Yazarlar hakkında pek çok film izledim, kitap okudum. Her şey yazmanın fazileti, zorluğu, yazarın görülmeyen yeteneği, başarının zor gelişi veya gelmeyişi üstüne o kadar odaklanmış ki bulunmadığı yerden ahkam kesen bütün bu sirk palyaçoları yere basmayı unutmuşlar. Evet, izlediğim filmde görüyorum, zaman zaman karakteriyle bütünleşiyorum, film akıp gidiyor ve film bittikten sonra bile aklıma takılan şey bambaşka; sefillik, zorluk, depresyon geçiren, toplumdan soyutlanan, bir dönem çıldıran, kitabını yayınlatmak için çetrefilli yolları çeken yazarı kabul ediyorum, benim anlamadığım, aynı yazarın altındaki ve neredeyse helaya bile giderken kullandığı arabası ve ona doldurduğu benzin, benim anlamadığım, şu saniyeden itibaren çalışmaya başlasam seksen yaşında ancak sahip olabileceğim güzellikteki evi... Bu adam nereden başladı tamamen kayıp. Sırf kadın ırkının karakterleri çözümleme ve onları neyin bu kadar bu filmlere ittiğini merakımdan, şu an yazmakta olduğum bir karakterle ilişkisinden, son üç gündür romantik filmleri, diğer adıyla kız filmlerinin bir listesini oluşturdum ve masamdaki yığını izleyerek tükettim. Sakın denemeyin, sağlığa çok zararlı etkileri var eheh. Bazı nüansların romantik bulunabileceğini kabul edebiliyorum, genç kızların neden bu filmleri zaman zaman tercih ettiklerini ve onlara nasıl pazarlanabildiklerini de anlayabiliyorum. Bununla bir sorunum yok. Filmi izliyorum, filmin bir karesinde, esas kıza kaldırımdan geçen bir delikanlının uzaktan içli içli bakışı yarım belki bir saniye yansıyor ve filmin sonuna kadar bir daha bu delikanlıyı göremiyorsunuz. Benim film bittikten sonra bile hala merak ettiğim o delikanlıya ne olduğu, işte benim anlamadığım bu. Çayımı içerken anlıyorum ki hiçbir şey yeterince iyi değil. Her şeyin anlatımı ise fazlasıyla abartılı ve fazlasıyla iyi. Kitaplar, filmler, şarkılar her şey... Can sıkıntısından radyoyu açıyorum, kanalları dolaşacağım, hani pek çok filmde arabasında giderken radyo kanalını arayıp konuşan adamlar vardır, bir gün de böyle bir konuşma gerçekte olsun be kardeşim. Yolda, radyoda, evde, işte, otobüste, yatakta biri de mantıklı, dinlemeye değer bir cümle kursun. Filozof olmasın, politikada deha olmasın, atomu parçalarına ayırmasın, mükemmel değil sadece biri kendisi olsun, kulaklarım o konuştukça onundur.

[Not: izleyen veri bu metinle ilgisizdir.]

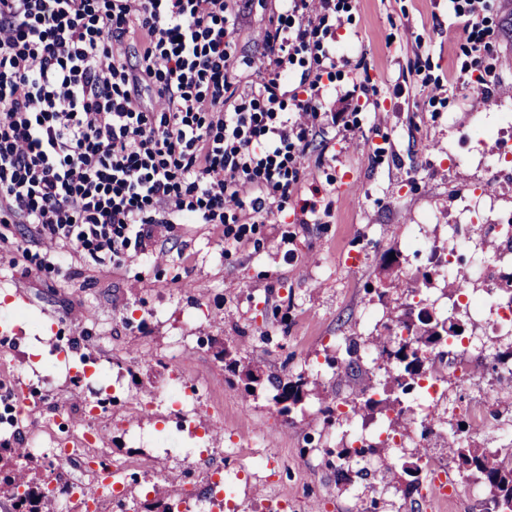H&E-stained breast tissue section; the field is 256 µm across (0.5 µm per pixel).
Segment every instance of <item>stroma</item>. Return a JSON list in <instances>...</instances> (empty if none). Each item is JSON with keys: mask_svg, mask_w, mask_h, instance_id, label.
<instances>
[{"mask_svg": "<svg viewBox=\"0 0 512 512\" xmlns=\"http://www.w3.org/2000/svg\"><path fill=\"white\" fill-rule=\"evenodd\" d=\"M328 23L334 35L323 46L336 58L299 50L280 92L281 111L293 109L301 76L321 75L320 108L341 113L311 144L309 177L275 223L247 232L245 246L224 243L208 224H178L157 255L100 272L63 278L47 271L20 276L11 253L0 251V303L25 313L21 329L0 335V359L23 381L30 403L15 426L13 384L0 379V445H15L31 426L46 422L64 438L81 432L83 404L96 401L88 382L65 387L52 381L56 351L69 346L71 362L94 359L121 371L123 388L105 406L112 421L98 432L104 462L130 461L126 506L136 512H194L209 493L193 456L237 468L230 443L276 449L277 480L236 481L232 498L242 512L283 500L294 512H478L486 490L473 478L453 496L426 506L404 497V469L416 461L414 445L389 452L390 469L370 459L369 477L340 483L326 449L342 434L323 421L321 409L349 398L362 376L383 380L380 361L361 356V376H340L333 358L349 338L366 339L405 309L402 282L425 272L429 256L409 248L418 236L448 244L458 223V203L475 186L512 208V190L486 179V163L502 149L485 138L471 154L470 131L499 113H512V0H492L477 33L485 63L498 78L483 93L464 51L456 8L465 0H336ZM280 11L278 0L240 12L229 34L240 76L260 58L261 38ZM465 155L449 164V151ZM315 202L302 223L304 201ZM397 260L382 265L384 252ZM493 346L474 355L487 411H498L491 429L475 434L493 447L497 429L512 428V385L490 381ZM250 361L261 376L289 369L304 373L308 396L290 415L277 413L268 385L246 391L226 371L227 359ZM178 364L199 400L189 415L167 401L170 364ZM145 390L154 408L134 412Z\"/></svg>", "mask_w": 512, "mask_h": 512, "instance_id": "obj_1", "label": "stroma"}]
</instances>
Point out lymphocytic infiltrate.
<instances>
[{
  "label": "lymphocytic infiltrate",
  "instance_id": "f902f5d3",
  "mask_svg": "<svg viewBox=\"0 0 512 512\" xmlns=\"http://www.w3.org/2000/svg\"><path fill=\"white\" fill-rule=\"evenodd\" d=\"M283 6L297 25L265 30L243 87L227 0H0V245L22 276L122 264L177 224L220 227L240 245L282 211L306 180L310 140L336 119L316 79L293 111L246 104L278 102L287 61L321 50L336 9Z\"/></svg>",
  "mask_w": 512,
  "mask_h": 512
}]
</instances>
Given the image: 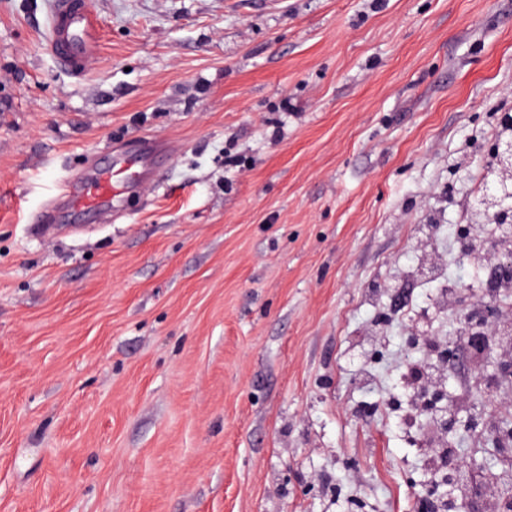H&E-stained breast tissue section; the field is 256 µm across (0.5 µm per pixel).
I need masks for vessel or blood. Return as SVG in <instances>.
<instances>
[{
  "instance_id": "1",
  "label": "vessel or blood",
  "mask_w": 512,
  "mask_h": 512,
  "mask_svg": "<svg viewBox=\"0 0 512 512\" xmlns=\"http://www.w3.org/2000/svg\"><path fill=\"white\" fill-rule=\"evenodd\" d=\"M47 45L62 71L81 76L90 69L100 49L90 0H51ZM164 149L155 138H144L139 153L113 154L108 167L95 169L83 182L58 184L57 194L77 213L120 210L128 188L156 183L151 158Z\"/></svg>"
}]
</instances>
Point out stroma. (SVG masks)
<instances>
[{"label": "stroma", "mask_w": 512, "mask_h": 512, "mask_svg": "<svg viewBox=\"0 0 512 512\" xmlns=\"http://www.w3.org/2000/svg\"><path fill=\"white\" fill-rule=\"evenodd\" d=\"M51 0H0V512H425L512 385L430 381L441 282L512 113V0H91L80 79ZM169 143L122 217L34 215L57 180ZM463 507L512 492V459ZM89 0H52L48 50L62 71L83 76L99 54V33Z\"/></svg>", "instance_id": "35a3bbf8"}]
</instances>
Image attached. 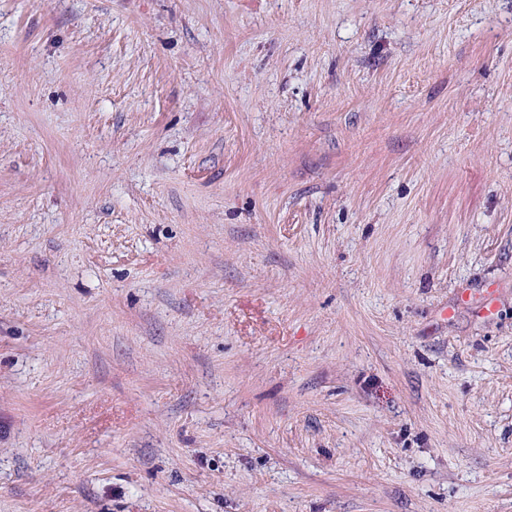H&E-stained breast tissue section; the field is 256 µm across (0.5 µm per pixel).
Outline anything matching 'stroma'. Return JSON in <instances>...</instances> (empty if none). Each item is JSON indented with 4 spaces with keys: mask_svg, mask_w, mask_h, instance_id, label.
Returning <instances> with one entry per match:
<instances>
[{
    "mask_svg": "<svg viewBox=\"0 0 512 512\" xmlns=\"http://www.w3.org/2000/svg\"><path fill=\"white\" fill-rule=\"evenodd\" d=\"M0 512H512V0H0Z\"/></svg>",
    "mask_w": 512,
    "mask_h": 512,
    "instance_id": "35a3bbf8",
    "label": "stroma"
}]
</instances>
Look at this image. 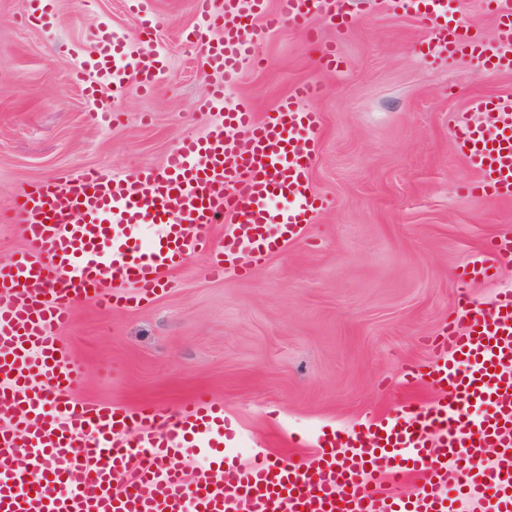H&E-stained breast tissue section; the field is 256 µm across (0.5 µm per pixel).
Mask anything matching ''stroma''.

Gazetelerin köşe yazarlarına bakıyorum da... Neyse sadece şunu, az buçuk konuyla ilgili olduğu için anlatmam yeterli. Aklı kıt kadın köşe kapmaca, adam asmaca yazarlarımızdan biri geçenlerde kadınlar için ideal erkeğin kriterlerini yazdı kendince. Evet, bütün erkekler, bundan böyle ideal kriterlere gidin koşun, atlayın, maymun olun, kendiniz hariç her şey olun. Ve evet, bütün kadınlar, idealleri arayın, ama kendi ideallerinizi bile başkasının ağzından dinleyin, "Fuzuli" mi boş verin? Buna verecek cevabınız da hazır nasıl olsa "Ya Leyla Mecnun, ya kaşar orospu, arası yok mu?" diyeceksiniz. Adadığınız, adandığınız ideallerin arasını ne zaman bulursanız belki o zaman söylevleriniz de ciddiye alınır. O yüzden, siktir! Neyse başka konulara dalmadan, sanırım basitçe yazının reklamını yaptım. Bu yüzden de kendimi kutluyor, kendimden tiksiniyorum. Herneyse, dönelim konuya, bu aklı evvel köşe kapmaca, adam asmaca yazarlarının hedeflediği kitle, (o kadar hesap yapabilecek beyinleri olduğunu varsayarak) esasında o satırlar arasında kendilerini görüp, bir nebze olsun umutlanıp, "biz de sevgili buluruz, işte kadınların aradığı erkek modeli," diyen sefil erkeklerdir.
Her şey o kadar yalanın etrafında dönüyor ki... Sodom'un en sonunda insanların bu yalanlar yüzünden aklını kaçırıp tamamen özüne dönmesi olduğuna inanası geliyor kişinin.
Hava soğuk, üşüdüm, hastayım ve elim titrediği için yazmaya devam edemeyeceğim. O yüzden şimdilik defolun! Nasıl olsa kimsenin okuduğu yok.
Hikayenin sonu.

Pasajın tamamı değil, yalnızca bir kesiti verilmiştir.